File metadata and controls

62 lines (43 loc) · 4.53 KB

Homework 2: Data Cleaning

This is the public posting of the assignment. See Piazza for the invite link to make your submission in your own repository in the class organization.

Due: September 10, 2019 before 9:30am

The goal of this week's assignment is to gain experience using OpenRefine for data cleaning.

Setup

This assignment assumes that you have already downloaded and installed OpenRefine and worked through the tutorial from Week 2 of CS 625.

Create a new project in OpenRefine and load the PetNames.tsv dataset available from https://github.com/jgolbeck/petnames (read the README.txt in that repo for more information on the dataset). If you view the raw version of the data file in GitHub, you can copy that URL directly into OpenRefine to load the data without downloading it separately.

Assignment

Note: In class you will likely not have learned everything you need to know to complete the assignment. I expect that you will watch the tutorials and read documentation, including documentation on the GREL regex language.

Use OpenRefine to clean the dataset of pet names so that you can answer the questions below. Make sure to keep track of all operations you perform. As much as you can, use OpenRefine facets and GREL transforms to clean the data rather than manual editing (though, some cleaning will need to be done manually).

There are a couple entries where multiple pets are in the same entry. For extra credit, construct operations to split each pet's information into separate rows. For regular credit, just truncate those rows so that only one pet is counted.

When you are done cleaning the file:

  • Export the file as a new CSV and save it in your repo as HW2-petnames.csv.
  • Extract JSON scripts containing all of the operations you performed on the file and save it in your repo as HW2-petnames.json. (Select Extract at the top of the Undo/Redo tab. Then copy and paste the JSON script into a new file.)

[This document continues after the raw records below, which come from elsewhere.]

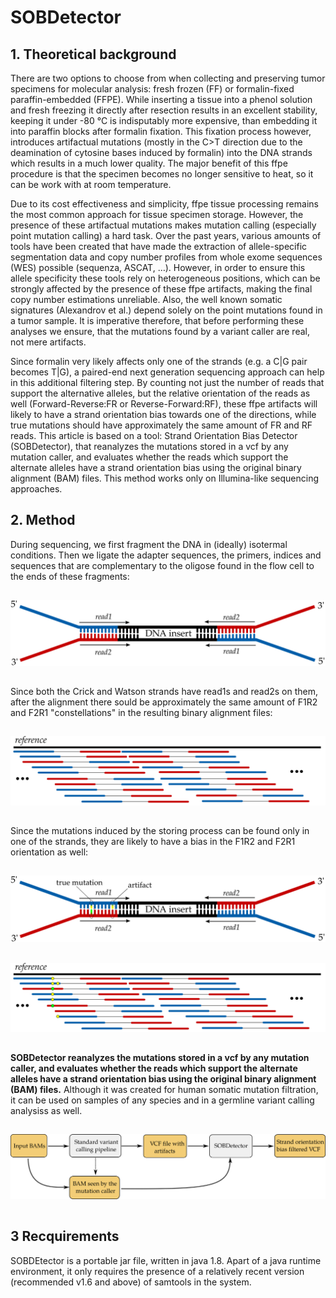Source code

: 

# SOBDetector

## 1. Theoretical background
There are two options to choose from when collecting and preserving tumor specimens for molecular analysis: fresh frozen (FF) or formalin-fixed paraffin-embedded (FFPE). While inserting a tissue into a phenol solution and fresh freezing it directly after resection results in an excellent stability, keeping it under -80 °C is indisputably more expensive, than embedding it into paraffin blocks after formalin fixation. This fixation process however, introduces artifactual mutations (mostly in the C>T direction due to the deamination of cytosine bases induced by formalin) into the DNA strands which results in a much lower quality. The major benefit of this ffpe procedure is that the specimen becomes no longer sensitive to heat, so it can be work with at room temperature.

Due to its cost effectiveness and simplicity, ffpe tissue processing remains the most common approach for tissue specimen storage. However, the presence of these artifactual mutations makes mutation calling (especially point mutation calling) a hard task. Over the past years, various amounts of tools have been created that have made the extraction of allele-specific segmentation data and copy number profiles from whole exome sequences (WES) possible (sequenza, ASCAT, …). However, in order to ensure this allele specificity these tools rely on heterogeneous positions, which can be strongly affected by the presence of these ffpe artifacts, making the final copy number estimations unreliable. Also, the well known somatic signatures (Alexandrov et al.) depend solely on the point mutations found in a tumor sample. It is imperative therefore, that before performing these analyses we ensure, that the mutations found by a variant caller are real, not mere artifacts.

Since formalin very likely affects only one of the strands (e.g. a C|G pair becomes T|G), a paired-end next generation sequencing approach can help in this additional filtering step. By counting not just the number of reads that support the alternative alleles, but the relative orientation of the reads as well (Forward-Reverse:FR or Reverse-Forward:RF), these ffpe artifacts will likely to have a strand orientation bias towards one of the directions, while true mutations should have approximately the same amount of FR and RF reads. This article is based on a tool: Strand Orientation Bias Detector (SOBDetector), that reanalyzes the mutations stored in a vcf by any mutation caller, and evaluates whether the reads which support the alternate alleles have a strand orientation bias using the original binary alignment (BAM) files. This method works only on Illumina-like sequencing approaches.

## 2. Method

During sequencing, we first fragment the DNA in (ideally) isotermal conditions. Then we ligate the adapter sequences, the primers, indices and sequences that are complementary to the oligose found in the flow cell to the ends of these fragments:
<div style="text-align:center; padding-top: 15px; padding-bottom: 15px; width:100%"><img src="./figures/paired_end_reads.svg" /></div>

Since both the Crick and Watson strands have read1s and read2s on them, after the alignment there sould be approximately the same amount of F1R2 and F2R1 "constellations" in the resulting binary alignment files:
<div style="text-align:center; padding-top: 15px; padding-bottom: 15px; width:100%"><img src="./figures/paired_end_reads2.svg"/></div>

Since the mutations induced by the storing process can be found only in one of the strands, they are likely to have a bias in the F1R2 and F2R1 orientation as well:

<div style="text-align:center; padding-top: 15px; padding-bottom: 15px; width:100%"><img src="./figures/paired_end_reads3.svg" /></div>

<div style="text-align:center; padding-top: 15px; padding-bottom: 15px; width:100%"><img src="./figures/paired_end_reads4.svg" /></div>

<strong>SOBDetector reanalyzes the mutations stored in a vcf by any mutation caller, and evaluates whether the reads which support the alternate alleles have a strand orientation bias using the original binary alignment (BAM) files.</strong> Although it was created for human somatic mutation filtration, it can be used on samples of any species and in a germline variant calling analysiss as well.

<div style="text-align:center; padding-top: 15px; padding-bottom: 15px; width:100%"><img src="./figures/figure_pipeline.png" /></div>

## 3 Recquirements
SOBDEtector is a portable jar file, written in java 1.8. Apart of a java runtime environment, it only requires the presence of a relatively recent version (recommended v1.6 and above) of samtools in the system.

In your report, answer the following questions using the cleaned data:

  1. How many types (kinds) of pets are there?
  2. How many dogs?
  3. How many breeds of dogs?
  4. What's the most popular dog breed?
  5. What's the age range of the dogs?
  6. What's the age range of the guinea pigs?
  7. What is the oldest pet?
  8. Which are more popular, betta fish or goldfish? How many of each?
  9. What's the most popular everyday name for a cat?
  10. What's the most popular full name for a dog?

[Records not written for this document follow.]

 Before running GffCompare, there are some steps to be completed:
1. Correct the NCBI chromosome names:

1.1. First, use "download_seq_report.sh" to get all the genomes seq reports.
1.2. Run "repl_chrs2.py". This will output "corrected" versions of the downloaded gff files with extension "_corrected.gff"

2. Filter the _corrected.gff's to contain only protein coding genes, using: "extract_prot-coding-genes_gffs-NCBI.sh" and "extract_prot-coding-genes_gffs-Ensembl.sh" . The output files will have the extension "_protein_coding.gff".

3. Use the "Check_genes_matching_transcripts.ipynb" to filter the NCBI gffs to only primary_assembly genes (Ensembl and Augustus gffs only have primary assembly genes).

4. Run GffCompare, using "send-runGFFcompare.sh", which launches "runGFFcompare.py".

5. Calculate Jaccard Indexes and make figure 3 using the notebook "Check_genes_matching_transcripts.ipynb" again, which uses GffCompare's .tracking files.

I do not expect everyone to have the exact same answers. Some of these will depend upon decisions you make while cleaning the data. Make sure to note any decisions you make that could have an impact on your answers.

Report

For this project, since you'll just be describing the actions you took using OpenRefine without including R code, you can either directly write in Markdown in report.md or your can use R Markdown in report.Rmd and the Knit process to generate your report.md. (In any case, report.md is the file that I will use for grading.)

In your report, explain the steps you took to clean the data. Make sure to include and explain all GREL functions that you used. If you did any manual cleaning, note that and explain why you did this manually.

In answering the questions, also explain how you arrived at the answer using OpenRefine.

Important: Your report is the most important part of this assignment. You need to include enough detail so that I am convinced that you understand how to use OpenRefine. I have not provided a template, but I expect your report to include your name, CS625-HW2, date, and appropriate headings and Markdown markup for clarity and neatness. In addition, you will lose points if there are many spelling or grammatical errors.

References

Include links to any examples that you used in completing this assignment, including the tutorial examples have been provided.

Submission

Your GitHub repository should contain the following files (in addition to any assignment files that were provided):

  • report.md - your report
  • HW2-petnames.csv - cleaned CSV
  • HW2-petnames.json - operations used to clean the data in JSON format

Submit the URL of your report (not the URL of your repo) in Blackboard:

  • Click on HW2 under Homeworks
  • Under "Assignment Submission", click the "Write Submission" button.
  • Copy/paste the URL of your report.md file into the edit box (should be something like https://github.com/cs625-datavis-fall19/hw2-cleaning-username/blob/master/report.md)
  • Make sure to "Submit" your assignment.